For this exercise, reproduce each entry below exactly, excluding pictures.
*** Opening of Source material ***
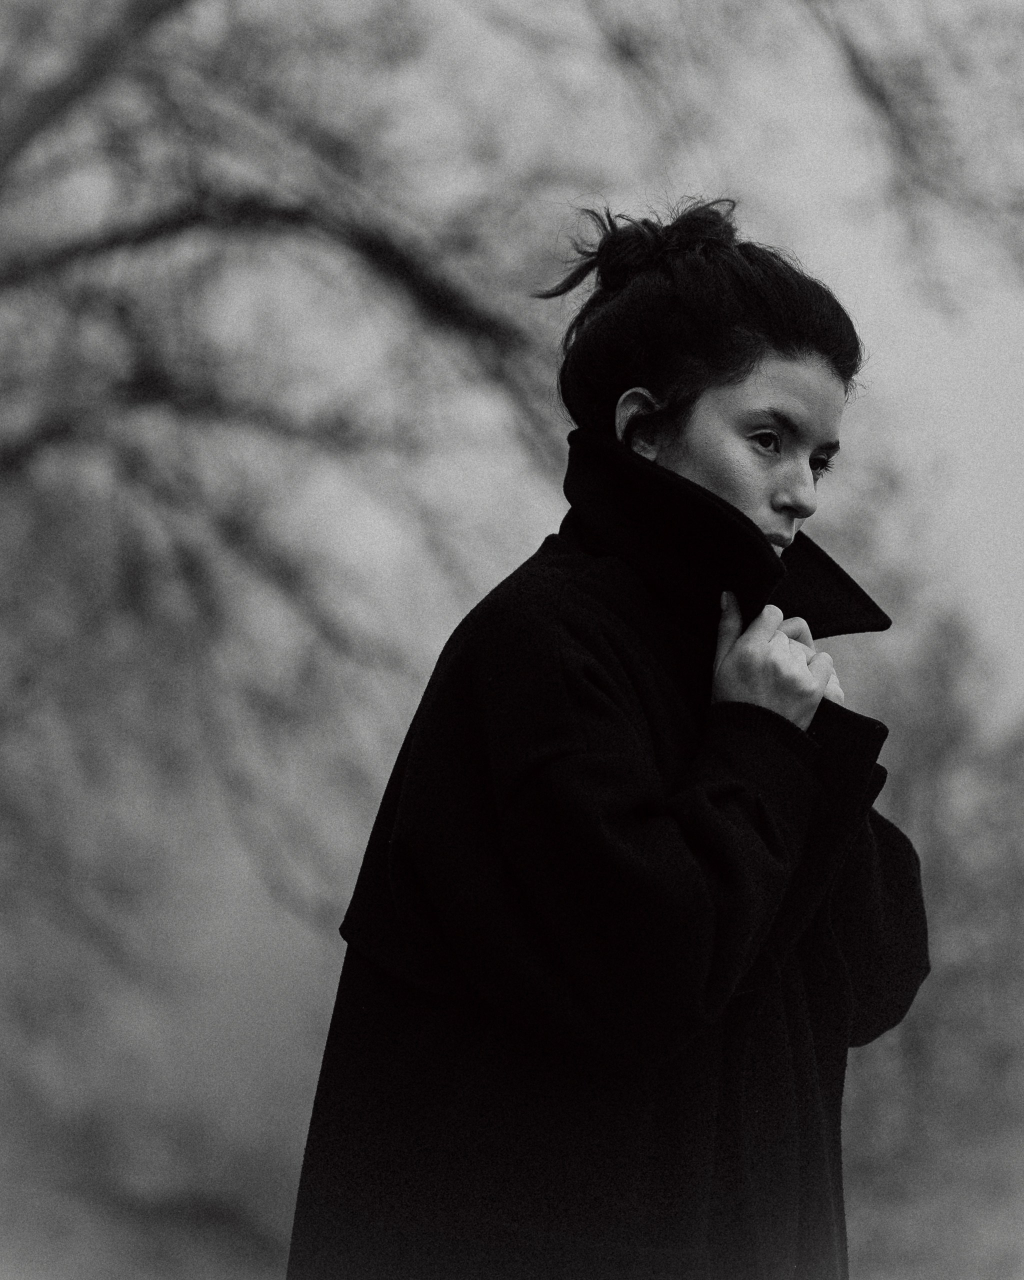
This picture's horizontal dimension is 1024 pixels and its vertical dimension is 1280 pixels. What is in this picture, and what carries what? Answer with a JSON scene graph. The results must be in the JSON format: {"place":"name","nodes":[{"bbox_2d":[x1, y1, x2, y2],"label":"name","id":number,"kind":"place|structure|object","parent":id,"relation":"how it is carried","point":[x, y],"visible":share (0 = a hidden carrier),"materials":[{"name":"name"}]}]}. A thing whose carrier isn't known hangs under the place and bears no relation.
{"place":"outdoors","nodes":[
{"label":"outdoors","id":0,"kind":"place"},
{"bbox_2d":[15,0,1023,730],"label":"sky","id":1,"kind":"structure","parent":0,"point":[865,312],"materials":[{"name":"grey"}]},
{"label":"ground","id":2,"kind":"structure","parent":0},
{"bbox_2d":[0,0,574,1116],"label":"tree","id":3,"kind":"object","parent":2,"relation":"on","point":[34,99],"visible":0.94,"materials":[{"name":"plant"}]},
{"bbox_2d":[289,192,927,1279],"label":"woman","id":4,"kind":"object","parent":2,"relation":"on","point":[738,511],"visible":0.93},
{"bbox_2d":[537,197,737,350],"label":"hair bun","id":5,"kind":"object","parent":4,"relation":"on","point":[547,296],"visible":0.52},
{"bbox_2d":[827,572,1023,1279],"label":"tree","id":6,"kind":"object","parent":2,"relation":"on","point":[931,721],"visible":0.57,"materials":[{"name":"grey plant"}]}
]}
*** Close of Source material ***
#### [Completed exercise]
This picture's horizontal dimension is 1024 pixels and its vertical dimension is 1280 pixels. What is in this picture, and what carries what? Answer with a JSON scene graph. The results must be in the JSON format: {"place":"name","nodes":[{"bbox_2d":[x1, y1, x2, y2],"label":"name","id":number,"kind":"place|structure|object","parent":id,"relation":"how it is carried","point":[x, y],"visible":share (0 = a hidden carrier),"materials":[{"name":"name"}]}]}. A thing whose carrier isn't known hangs under the place and bears no relation.
{"place":"outdoors","nodes":[
{"label":"outdoors","id":0,"kind":"place"},
{"bbox_2d":[15,0,1023,730],"label":"sky","id":1,"kind":"structure","parent":0,"point":[865,312],"materials":[{"name":"grey"}]},
{"label":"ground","id":2,"kind":"structure","parent":0},
{"bbox_2d":[0,0,574,1116],"label":"tree","id":3,"kind":"object","parent":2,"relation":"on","point":[34,99],"visible":0.94,"materials":[{"name":"plant"}]},
{"bbox_2d":[289,192,927,1279],"label":"woman","id":4,"kind":"object","parent":2,"relation":"on","point":[738,511],"visible":0.93},
{"bbox_2d":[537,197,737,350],"label":"hair bun","id":5,"kind":"object","parent":4,"relation":"on","point":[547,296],"visible":0.52},
{"bbox_2d":[827,572,1023,1279],"label":"tree","id":6,"kind":"object","parent":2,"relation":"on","point":[931,721],"visible":0.57,"materials":[{"name":"grey plant"}]}
]}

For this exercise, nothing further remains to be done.